(The data begins)
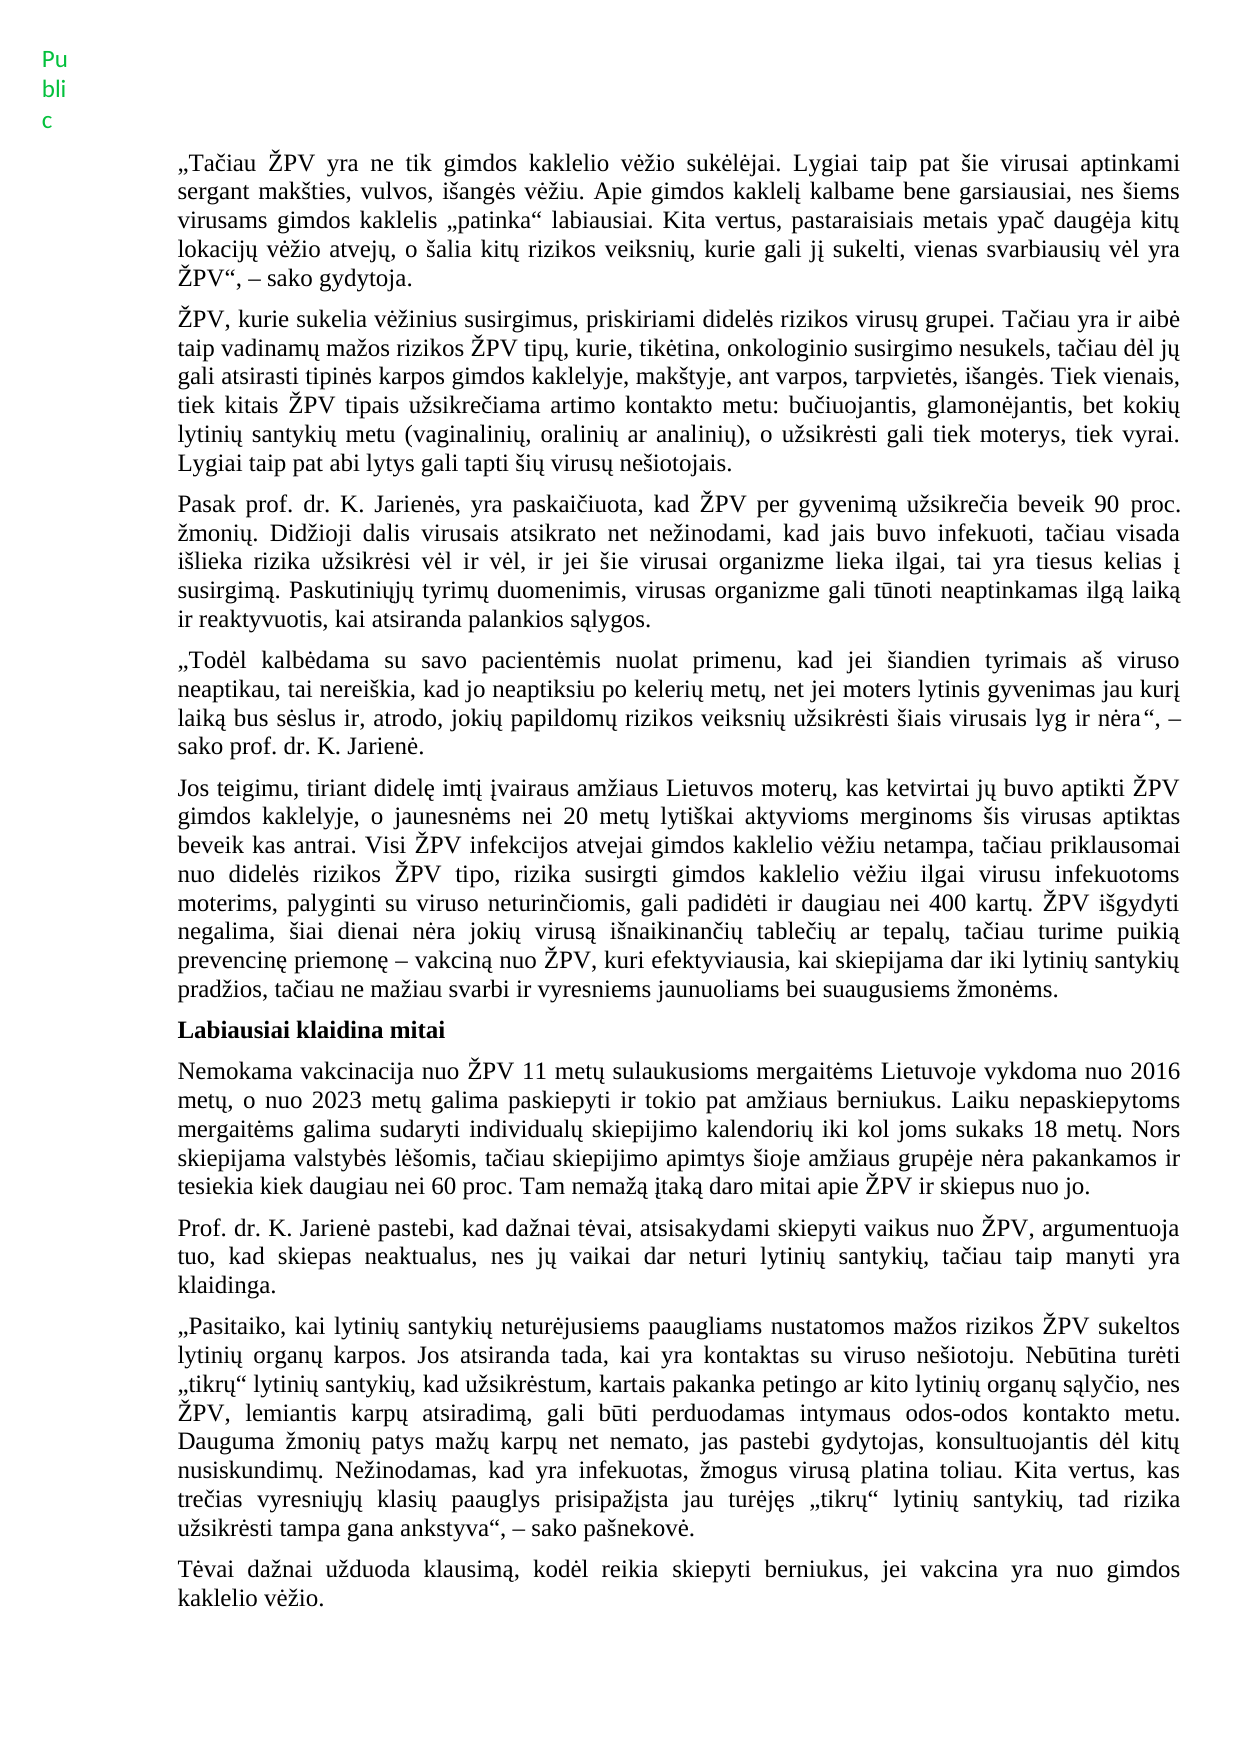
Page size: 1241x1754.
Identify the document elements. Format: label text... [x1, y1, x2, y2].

text „Pasitaiko, kai lytinių santykių neturėjusiems paaugliams nustatomos mažos rizikos ŽPV sukeltos lytinių organų karpos. Jos atsiranda tada, kai yra kontaktas su viruso nešiotoju. Nebūtina turėti „tikrų“ lytinių santykių, kad užsikrėstum, kartais pakanka petingo ar kito lytinių organų sąlyčio, nes ŽPV, lemiantis karpų atsiradimą, gali būti perduodamas intymaus odos-odos kontakto metu. Dauguma žmonių patys mažų karpų net nemato, jas pastebi gydytojas, konsultuojantis dėl kitų nusiskundimų. Nežinodamas, kad yra infekuotas, žmogus virusą platina toliau. Kita vertus, kas trečias vyresniųjų klasių paauglys prisipažįsta jau turėjęs „tikrų“ lytinių santykių, tad rizika užsikrėsti tampa gana ankstyva“, – sako pašnekovė. [177, 1311, 1181, 1541]
text Jos teigimu, tiriant didelę imtį įvairaus amžiaus Lietuvos moterų, kas ketvirtai jų buvo aptikti ŽPV gimdos kaklelyje, o jaunesnėms nei 20 metų lytiškai aktyvioms merginoms šis virusas aptiktas beveik kas antrai. Visi ŽPV infekcijos atvejai gimdos kaklelio vėžiu netampa, tačiau priklausomai nuo didelės rizikos ŽPV tipo, rizika susirgti gimdos kaklelio vėžiu ilgai virusu infekuotoms moterims, palyginti su viruso neturinčiomis, gali padidėti ir daugiau nei 400 kartų. ŽPV išgydyti negalima, šiai dienai nėra jokių virusą išnaikinančių tablečių ar tepalų, tačiau turime puikią prevencinę priemonę – vakciną nuo ŽPV, kuri efektyviausia, kai skiepijama dar iki lytinių santykių pradžios, tačiau ne mažiau svarbi ir vyresniems jaunuoliams bei suaugusiems žmonėms. [177, 773, 1181, 1003]
text „Todėl kalbėdama su savo pacientėmis nuolat primenu, kad jei šiandien tyrimais aš viruso neaptikau, tai nereiškia, kad jo neaptiksiu po kelerių metų, net jei moters lytinis gyvenimas jau kurį laiką bus sėslus ir, atrodo, jokių papildomų rizikos veiksnių užsikrėsti šiais virusais lyg ir nėra“, – sako prof. dr. K. Jarienė. [177, 645, 1181, 760]
text ​​​Nemokama vakcinacija nuo ŽPV 11 metų sulaukusioms mergaitėms Lietuvoje vykdoma nuo 2016 metų, o nuo 2023 metų galima paskiepyti ir tokio pat amžiaus berniukus. Laiku nepaskiepytoms mergaitėms galima sudaryti individualų skiepijimo kalendorių iki kol joms sukaks 18 metų. Nors skiepijama valstybės lėšomis, tačiau skiepijimo apimtys šioje amžiaus grupėje nėra pakankamos ir tesiekia kiek daugiau nei 60 proc. Tam nemažą įtaką daro mitai apie ŽPV ir skiepus nuo jo. [177, 1056, 1181, 1200]
text Prof. dr. K. Jarienė pastebi, kad dažnai tėvai, atsisakydami skiepyti vaikus nuo ŽPV, argumentuoja tuo, kad skiepas neaktualus, nes jų vaikai dar neturi lytinių santykių, tačiau taip manyti yra klaidinga. [177, 1213, 1181, 1299]
text ​Tėvai dažnai užduoda klausimą, kodėl reikia skiepyti berniukus, jei vakcina yra nuo gimdos kaklelio vėžio. [177, 1554, 1181, 1611]
text Labiausiai klaidina mitai [177, 1015, 1181, 1044]
text Pasak prof. dr. K. Jarienės, yra paskaičiuota, kad ŽPV per gyvenimą užsikrečia beveik 90 proc. žmonių. Didžioji dalis virusais atsikrato net nežinodami, kad jais buvo infekuoti, tačiau visada išlieka rizika užsikrėsi vėl ir vėl, ir jei šie virusai organizme lieka ilgai, tai yra tiesus kelias į susirgimą. Paskutiniųjų tyrimų duomenimis, virusas organizme gali tūnoti neaptinkamas ilgą laiką ir reaktyvuotis, kai atsiranda palankios sąlygos. [177, 489, 1181, 633]
text „Tačiau ŽPV yra ne tik gimdos kaklelio vėžio sukėlėjai. Lygiai taip pat šie virusai aptinkami sergant makšties, vulvos, išangės vėžiu. Apie gimdos kaklelį kalbame bene garsiausiai, nes šiems virusams gimdos kaklelis „patinka“ labiausiai. Kita vertus, pastaraisiais metais ypač daugėja kitų lokacijų vėžio atvejų, o šalia kitų rizikos veiksnių, kurie gali jį sukelti, vienas svarbiausių vėl yra ŽPV“, – sako gydytoja. [177, 148, 1181, 291]
text ŽPV, kurie sukelia vėžinius susirgimus, priskiriami didelės rizikos virusų grupei. Tačiau yra ir aibė taip vadinamų mažos rizikos ŽPV tipų, kurie, tikėtina, onkologinio susirgimo nesukels, tačiau dėl jų gali atsirasti tipinės karpos gimdos kaklelyje, makštyje, ant varpos, tarpvietės, išangės. Tiek vienais, tiek kitais ŽPV tipais užsikrečiama artimo kontakto metu: bučiuojantis, glamonėjantis, bet kokių lytinių santykių metu (vaginalinių, oralinių ar analinių), o užsikrėsti gali tiek moterys, tiek vyrai. Lygiai taip pat abi lytys gali tapti šių virusų nešiotojais. [177, 304, 1181, 476]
(The data ends)
• What to work on:
Exactly as written, print each entry, leaving all pictures out.

• Written answer:
Page size: 1241x1754.
Identify the document elements. Format: label text... [x1, y1, x2, y2].

text „Pasitaiko, kai lytinių santykių neturėjusiems paaugliams nustatomos mažos rizikos ŽPV sukeltos lytinių organų karpos. Jos atsiranda tada, kai yra kontaktas su viruso nešiotoju. Nebūtina turėti „tikrų“ lytinių santykių, kad užsikrėstum, kartais pakanka petingo ar kito lytinių organų sąlyčio, nes ŽPV, lemiantis karpų atsiradimą, gali būti perduodamas intymaus odos-odos kontakto metu. Dauguma žmonių patys mažų karpų net nemato, jas pastebi gydytojas, konsultuojantis dėl kitų nusiskundimų. Nežinodamas, kad yra infekuotas, žmogus virusą platina toliau. Kita vertus, kas trečias vyresniųjų klasių paauglys prisipažįsta jau turėjęs „tikrų“ lytinių santykių, tad rizika užsikrėsti tampa gana ankstyva“, – sako pašnekovė. [177, 1311, 1181, 1541]
text Jos teigimu, tiriant didelę imtį įvairaus amžiaus Lietuvos moterų, kas ketvirtai jų buvo aptikti ŽPV gimdos kaklelyje, o jaunesnėms nei 20 metų lytiškai aktyvioms merginoms šis virusas aptiktas beveik kas antrai. Visi ŽPV infekcijos atvejai gimdos kaklelio vėžiu netampa, tačiau priklausomai nuo didelės rizikos ŽPV tipo, rizika susirgti gimdos kaklelio vėžiu ilgai virusu infekuotoms moterims, palyginti su viruso neturinčiomis, gali padidėti ir daugiau nei 400 kartų. ŽPV išgydyti negalima, šiai dienai nėra jokių virusą išnaikinančių tablečių ar tepalų, tačiau turime puikią prevencinę priemonę – vakciną nuo ŽPV, kuri efektyviausia, kai skiepijama dar iki lytinių santykių pradžios, tačiau ne mažiau svarbi ir vyresniems jaunuoliams bei suaugusiems žmonėms. [177, 773, 1181, 1003]
text „Todėl kalbėdama su savo pacientėmis nuolat primenu, kad jei šiandien tyrimais aš viruso neaptikau, tai nereiškia, kad jo neaptiksiu po kelerių metų, net jei moters lytinis gyvenimas jau kurį laiką bus sėslus ir, atrodo, jokių papildomų rizikos veiksnių užsikrėsti šiais virusais lyg ir nėra“, – sako prof. dr. K. Jarienė. [177, 645, 1181, 760]
text ​​​Nemokama vakcinacija nuo ŽPV 11 metų sulaukusioms mergaitėms Lietuvoje vykdoma nuo 2016 metų, o nuo 2023 metų galima paskiepyti ir tokio pat amžiaus berniukus. Laiku nepaskiepytoms mergaitėms galima sudaryti individualų skiepijimo kalendorių iki kol joms sukaks 18 metų. Nors skiepijama valstybės lėšomis, tačiau skiepijimo apimtys šioje amžiaus grupėje nėra pakankamos ir tesiekia kiek daugiau nei 60 proc. Tam nemažą įtaką daro mitai apie ŽPV ir skiepus nuo jo. [177, 1056, 1181, 1200]
text Prof. dr. K. Jarienė pastebi, kad dažnai tėvai, atsisakydami skiepyti vaikus nuo ŽPV, argumentuoja tuo, kad skiepas neaktualus, nes jų vaikai dar neturi lytinių santykių, tačiau taip manyti yra klaidinga. [177, 1213, 1181, 1299]
text ​Tėvai dažnai užduoda klausimą, kodėl reikia skiepyti berniukus, jei vakcina yra nuo gimdos kaklelio vėžio. [177, 1554, 1181, 1611]
text Labiausiai klaidina mitai [177, 1015, 1181, 1044]
text Pasak prof. dr. K. Jarienės, yra paskaičiuota, kad ŽPV per gyvenimą užsikrečia beveik 90 proc. žmonių. Didžioji dalis virusais atsikrato net nežinodami, kad jais buvo infekuoti, tačiau visada išlieka rizika užsikrėsi vėl ir vėl, ir jei šie virusai organizme lieka ilgai, tai yra tiesus kelias į susirgimą. Paskutiniųjų tyrimų duomenimis, virusas organizme gali tūnoti neaptinkamas ilgą laiką ir reaktyvuotis, kai atsiranda palankios sąlygos. [177, 489, 1181, 633]
text „Tačiau ŽPV yra ne tik gimdos kaklelio vėžio sukėlėjai. Lygiai taip pat šie virusai aptinkami sergant makšties, vulvos, išangės vėžiu. Apie gimdos kaklelį kalbame bene garsiausiai, nes šiems virusams gimdos kaklelis „patinka“ labiausiai. Kita vertus, pastaraisiais metais ypač daugėja kitų lokacijų vėžio atvejų, o šalia kitų rizikos veiksnių, kurie gali jį sukelti, vienas svarbiausių vėl yra ŽPV“, – sako gydytoja. [177, 148, 1181, 291]
text ŽPV, kurie sukelia vėžinius susirgimus, priskiriami didelės rizikos virusų grupei. Tačiau yra ir aibė taip vadinamų mažos rizikos ŽPV tipų, kurie, tikėtina, onkologinio susirgimo nesukels, tačiau dėl jų gali atsirasti tipinės karpos gimdos kaklelyje, makštyje, ant varpos, tarpvietės, išangės. Tiek vienais, tiek kitais ŽPV tipais užsikrečiama artimo kontakto metu: bučiuojantis, glamonėjantis, bet kokių lytinių santykių metu (vaginalinių, oralinių ar analinių), o užsikrėsti gali tiek moterys, tiek vyrai. Lygiai taip pat abi lytys gali tapti šių virusų nešiotojais. [177, 304, 1181, 476]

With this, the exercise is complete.